Chance für den Wohnungsmarkt – Klöster als gemeinwohlorientierte Wohnprojekte

Rund 42 Prozent aller Haushalte in Deutschland sind Einpersonenhaushalte, in der Stadt liegt der Anteil noch höher. Die Tendenz für die nächsten Jahre ist weiter steigend. Diese Entwicklung verändert die Nachfrage nach Wohnraum und Wohnungsangebot. Auch die genutzten Quadratmeter pro Kopf nehmen stetig zu.

Dabei ist bezahlbarer Wohnraum in Deutschland knapp. Berufstätige pendeln zu ihrer Arbeitsstätte in andere Städte, weil die Arbeit am Wohnort fehlt und umgekehrt. Viele Menschen wünschen sich eine Wohnumgebung, die ihnen Selbstbestimmung und Selbstständigkeit bietet, aber beispielsweise im Alter auch die nötige Versorgung. Es mangelt an kleinen Wohneinheiten und einem sozialen Netzwerk in der Nachbarschaft, nicht nur für Seniorinnen und Senioren, sondern auch für jüngere Alleinstehende und Familien.

Die Trennung der Funktionsbereiche (Wohnen, Arbeiten, Versorgung, soziale Teilhabe und kultureller Austausch) hat in den letzten Jahrzehnten zu großen sozialräumlichen und ökologischen Problemlagen geführt. Sowohl in Städten als auch in ländlich strukturierten Regionen sind hier Lösungsansätze gefragt. Klöster haben diese Trennung in ihrer Bausubstanz seit Jahrhunderten aufgelöst. So lässt sich das Wohnen im Klostergebäude nahtlos weiter eng an Funktionsfeldern (Bildung, Kultur, Handwerk, heute ergänzt durch digitale Arbeitszusammenhänge) organisieren. Dies ist eine große Chance, bedingt aber für die Art des Wohnens zumindest teilweise einen Paradigmenwechsel.

:::

# AUFGABE 1
Welche Funktionsbereiche zählt der Text über Klöster als Wohnprojekte in der Klammer nach „Die Trennung der Funktionsbereiche“ auf? Nenne alle.

:::

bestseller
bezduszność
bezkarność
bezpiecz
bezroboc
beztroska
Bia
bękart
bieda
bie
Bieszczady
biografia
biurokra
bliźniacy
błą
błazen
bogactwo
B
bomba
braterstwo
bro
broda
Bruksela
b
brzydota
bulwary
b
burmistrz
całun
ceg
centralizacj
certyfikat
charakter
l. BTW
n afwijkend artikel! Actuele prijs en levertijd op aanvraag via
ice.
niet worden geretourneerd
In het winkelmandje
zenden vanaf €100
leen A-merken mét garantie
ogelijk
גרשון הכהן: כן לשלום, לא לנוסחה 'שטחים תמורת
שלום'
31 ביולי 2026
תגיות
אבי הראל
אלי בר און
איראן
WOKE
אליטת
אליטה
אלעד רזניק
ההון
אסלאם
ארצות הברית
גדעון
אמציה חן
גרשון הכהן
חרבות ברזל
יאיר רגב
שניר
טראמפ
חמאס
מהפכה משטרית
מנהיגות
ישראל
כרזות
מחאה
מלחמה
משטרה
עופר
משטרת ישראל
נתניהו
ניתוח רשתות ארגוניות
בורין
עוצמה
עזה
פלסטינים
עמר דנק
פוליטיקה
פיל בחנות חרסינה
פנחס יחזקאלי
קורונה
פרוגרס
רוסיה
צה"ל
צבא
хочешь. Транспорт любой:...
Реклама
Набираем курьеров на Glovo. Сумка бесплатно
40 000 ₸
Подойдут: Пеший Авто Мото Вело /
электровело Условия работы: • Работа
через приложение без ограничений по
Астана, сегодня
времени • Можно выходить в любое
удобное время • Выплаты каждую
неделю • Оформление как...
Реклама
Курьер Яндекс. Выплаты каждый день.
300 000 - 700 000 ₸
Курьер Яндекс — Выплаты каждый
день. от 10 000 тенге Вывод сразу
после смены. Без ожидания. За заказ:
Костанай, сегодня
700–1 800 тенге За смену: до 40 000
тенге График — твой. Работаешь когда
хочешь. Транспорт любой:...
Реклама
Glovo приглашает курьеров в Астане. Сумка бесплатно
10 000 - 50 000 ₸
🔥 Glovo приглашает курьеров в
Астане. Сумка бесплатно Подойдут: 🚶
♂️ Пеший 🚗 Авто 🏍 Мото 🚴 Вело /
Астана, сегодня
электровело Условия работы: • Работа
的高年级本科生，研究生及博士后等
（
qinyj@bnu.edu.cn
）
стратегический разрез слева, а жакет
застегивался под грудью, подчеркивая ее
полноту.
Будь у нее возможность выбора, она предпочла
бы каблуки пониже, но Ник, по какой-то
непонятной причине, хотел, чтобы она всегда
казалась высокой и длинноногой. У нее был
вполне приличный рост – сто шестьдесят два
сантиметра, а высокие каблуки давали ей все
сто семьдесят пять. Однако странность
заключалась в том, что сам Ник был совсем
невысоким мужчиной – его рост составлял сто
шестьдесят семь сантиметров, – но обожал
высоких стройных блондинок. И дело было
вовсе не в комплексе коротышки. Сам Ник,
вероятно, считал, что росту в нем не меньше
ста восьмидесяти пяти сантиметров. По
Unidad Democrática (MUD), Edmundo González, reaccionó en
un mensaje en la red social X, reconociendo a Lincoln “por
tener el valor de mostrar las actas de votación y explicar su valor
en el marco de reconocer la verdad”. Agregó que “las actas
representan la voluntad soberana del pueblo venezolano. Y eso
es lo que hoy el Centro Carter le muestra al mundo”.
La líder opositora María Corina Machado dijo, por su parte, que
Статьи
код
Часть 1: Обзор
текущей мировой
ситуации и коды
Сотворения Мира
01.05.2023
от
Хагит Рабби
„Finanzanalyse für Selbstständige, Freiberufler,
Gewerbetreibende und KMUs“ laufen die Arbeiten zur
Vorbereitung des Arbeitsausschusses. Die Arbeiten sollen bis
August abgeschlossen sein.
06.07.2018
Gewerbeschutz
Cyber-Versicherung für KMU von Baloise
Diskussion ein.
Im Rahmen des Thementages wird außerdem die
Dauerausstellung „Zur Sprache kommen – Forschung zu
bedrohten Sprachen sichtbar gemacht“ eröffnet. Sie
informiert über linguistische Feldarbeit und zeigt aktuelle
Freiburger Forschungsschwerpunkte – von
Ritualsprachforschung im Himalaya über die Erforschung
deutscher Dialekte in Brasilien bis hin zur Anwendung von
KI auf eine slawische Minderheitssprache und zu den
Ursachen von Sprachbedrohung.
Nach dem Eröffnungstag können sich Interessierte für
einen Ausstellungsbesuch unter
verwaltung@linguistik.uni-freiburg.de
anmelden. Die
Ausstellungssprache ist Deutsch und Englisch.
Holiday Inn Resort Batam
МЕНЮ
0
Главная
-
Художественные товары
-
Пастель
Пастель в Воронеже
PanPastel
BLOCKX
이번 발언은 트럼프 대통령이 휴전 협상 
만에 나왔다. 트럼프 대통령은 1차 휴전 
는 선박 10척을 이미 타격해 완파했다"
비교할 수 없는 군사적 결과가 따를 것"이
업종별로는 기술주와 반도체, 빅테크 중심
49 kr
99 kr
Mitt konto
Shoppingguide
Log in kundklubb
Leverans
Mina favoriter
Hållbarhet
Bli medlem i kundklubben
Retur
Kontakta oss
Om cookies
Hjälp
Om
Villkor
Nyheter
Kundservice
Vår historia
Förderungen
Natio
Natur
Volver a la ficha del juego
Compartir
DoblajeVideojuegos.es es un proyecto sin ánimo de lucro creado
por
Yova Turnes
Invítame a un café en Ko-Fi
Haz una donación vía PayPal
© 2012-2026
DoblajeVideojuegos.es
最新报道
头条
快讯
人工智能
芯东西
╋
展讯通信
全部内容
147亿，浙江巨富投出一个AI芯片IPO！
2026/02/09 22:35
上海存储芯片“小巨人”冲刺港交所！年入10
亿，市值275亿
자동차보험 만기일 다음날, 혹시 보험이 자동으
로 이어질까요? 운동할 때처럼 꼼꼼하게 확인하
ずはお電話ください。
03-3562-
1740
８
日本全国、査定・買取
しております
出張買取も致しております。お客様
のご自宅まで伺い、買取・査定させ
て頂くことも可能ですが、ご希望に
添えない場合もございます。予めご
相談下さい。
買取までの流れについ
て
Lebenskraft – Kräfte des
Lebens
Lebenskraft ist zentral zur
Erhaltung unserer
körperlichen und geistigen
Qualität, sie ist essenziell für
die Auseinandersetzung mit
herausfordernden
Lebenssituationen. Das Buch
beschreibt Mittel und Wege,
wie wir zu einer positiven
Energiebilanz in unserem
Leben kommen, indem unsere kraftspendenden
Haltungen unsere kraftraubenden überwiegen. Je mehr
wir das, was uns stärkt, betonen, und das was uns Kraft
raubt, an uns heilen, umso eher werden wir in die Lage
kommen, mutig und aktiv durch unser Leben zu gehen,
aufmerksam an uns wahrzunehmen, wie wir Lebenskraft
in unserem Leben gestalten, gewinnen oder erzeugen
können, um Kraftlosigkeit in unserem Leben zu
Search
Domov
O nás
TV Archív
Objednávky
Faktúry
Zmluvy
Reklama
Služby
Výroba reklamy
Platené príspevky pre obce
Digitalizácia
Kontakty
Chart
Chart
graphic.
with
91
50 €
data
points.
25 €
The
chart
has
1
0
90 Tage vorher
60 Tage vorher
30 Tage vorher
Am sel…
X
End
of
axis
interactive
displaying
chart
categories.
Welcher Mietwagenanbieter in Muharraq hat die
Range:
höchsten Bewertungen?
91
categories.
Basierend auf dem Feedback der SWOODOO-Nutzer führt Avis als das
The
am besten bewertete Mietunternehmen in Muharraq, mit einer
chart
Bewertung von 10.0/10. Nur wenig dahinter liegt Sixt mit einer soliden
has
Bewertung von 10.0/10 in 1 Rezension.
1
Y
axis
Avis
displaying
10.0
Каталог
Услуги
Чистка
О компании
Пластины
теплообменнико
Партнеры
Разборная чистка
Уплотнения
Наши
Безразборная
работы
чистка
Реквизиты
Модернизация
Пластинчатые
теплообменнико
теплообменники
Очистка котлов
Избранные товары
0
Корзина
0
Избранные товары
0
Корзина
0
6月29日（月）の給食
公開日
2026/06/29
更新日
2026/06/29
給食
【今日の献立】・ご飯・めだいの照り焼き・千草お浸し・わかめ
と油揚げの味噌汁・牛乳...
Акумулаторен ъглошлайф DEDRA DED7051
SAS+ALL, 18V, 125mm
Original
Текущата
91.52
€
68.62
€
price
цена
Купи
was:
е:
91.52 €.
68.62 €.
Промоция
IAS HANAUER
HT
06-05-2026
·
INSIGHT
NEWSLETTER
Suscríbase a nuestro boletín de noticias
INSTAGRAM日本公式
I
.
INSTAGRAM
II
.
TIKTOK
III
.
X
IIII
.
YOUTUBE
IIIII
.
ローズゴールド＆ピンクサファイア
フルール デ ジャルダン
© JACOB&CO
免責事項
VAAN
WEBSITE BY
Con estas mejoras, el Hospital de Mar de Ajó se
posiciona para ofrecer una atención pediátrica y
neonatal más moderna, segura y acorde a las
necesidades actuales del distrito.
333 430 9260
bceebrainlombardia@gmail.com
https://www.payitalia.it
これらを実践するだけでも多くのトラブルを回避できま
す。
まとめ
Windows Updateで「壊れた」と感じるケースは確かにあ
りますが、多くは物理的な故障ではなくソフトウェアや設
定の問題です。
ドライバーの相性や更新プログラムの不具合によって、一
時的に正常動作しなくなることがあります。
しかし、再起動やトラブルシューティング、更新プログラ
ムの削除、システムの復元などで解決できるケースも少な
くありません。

:::

# AUFGABE 2
In wie vielen Zeilen der Aufzeichnungen steht die Zeichenfolge „сантиметров“? Gib nur die Zahl an.

# LÖSUNG 1
Wohnen, Arbeiten, Versorgung, soziale Teilhabe, kultureller Austausch

# LÖSUNG 2
2